Exercise instructions>
1. From the text on adventuring parties, list every kind of organization that an adventuring party is contrasted with.
2. Continue the text on adventuring parties from its final sentence.

Text for analysis>
Adventuring Party
rating: 0+x

Basic Information

An Adventuring Party (or The Party) refers to a group of Player Characters and/or NPCs, working together for some purpose. The term can refer to a couple slightly different things, but it's not usually worth distinguishing between them. The most common meaning is just the group of player characters, and any allied NPCs (henchmen, hirelings, sidekicks, GMPCs, etc) that accompany them. Adventuring Parties engage in heroic acts, raid dungeons, and pursue plot coupons.

Other times, it refers specifically to the informal social structures that build up around such groups - in this way an adventuring party may be different from a corporation, military unit, or entourage in that the PCs frequently share and split treasure, loot, and resources roughly evenly - though some parties draw up more formal contracts that assign profit or materials more like one of the previously mentioned organizations. In such a definition, adventuring parties aren't strictly restricted to being formed around PCs. Whatever in-character need lead to the PCs grouping together may logically result in bands of NPCs forming as well. If adventurers are supposed to be common in the setting, then NPC adventuring parties are almost guaranteed. In this usage, an adventuring party is just a group of characters out to get rich via nontraditional risky means. They could invest, they could run a farm or business, but instead they attack castles, kill monsters, or go bounty-hunting.

Data>
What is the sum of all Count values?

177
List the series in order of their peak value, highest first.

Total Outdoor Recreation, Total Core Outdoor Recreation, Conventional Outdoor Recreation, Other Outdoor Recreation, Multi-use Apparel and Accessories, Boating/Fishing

Answers by item>
1.
- corporation
- military unit
- entourage

2.
Lastly, in a few rare cases "The Party" refers to all the PCs, despite no real connection or comraderie between them. This is a fairly rare usage, but comes up in conversation sometimes when talking about LARPs and competitive games or semi-competitive games like the Amber DRPG. Often this is used to single out a particular character whose currently acting differently than the others - such as "meanwhile, the rest of the party leaning towards a overthrowing the king" - as if that players odd behavior makes the others into a Adventuring Party by default.


2. Personal Experience - these are the ways it gets used in games I've played.
3. Monsters and Manuals blog - article compares medieval politics to those in modern Kyrgyzstan, and explains why adventuring parties are bound to form in both eras.

Game and Story Use

  • If the PCs aren't the only Adventuring Party in the setting, you have some interesting options.
    • Another party of named NPCs could serve as Foil, Rival, or Nemesis to the PCs.
    • Adventurers in general may have a bad reputation because of the sort of things they do. Some communities might outlaw or banish them, while others may accept them as a form of social bandit.
    • The remains of a dead adventuring party on the road or in the dungeon can serve several purposes for the GM.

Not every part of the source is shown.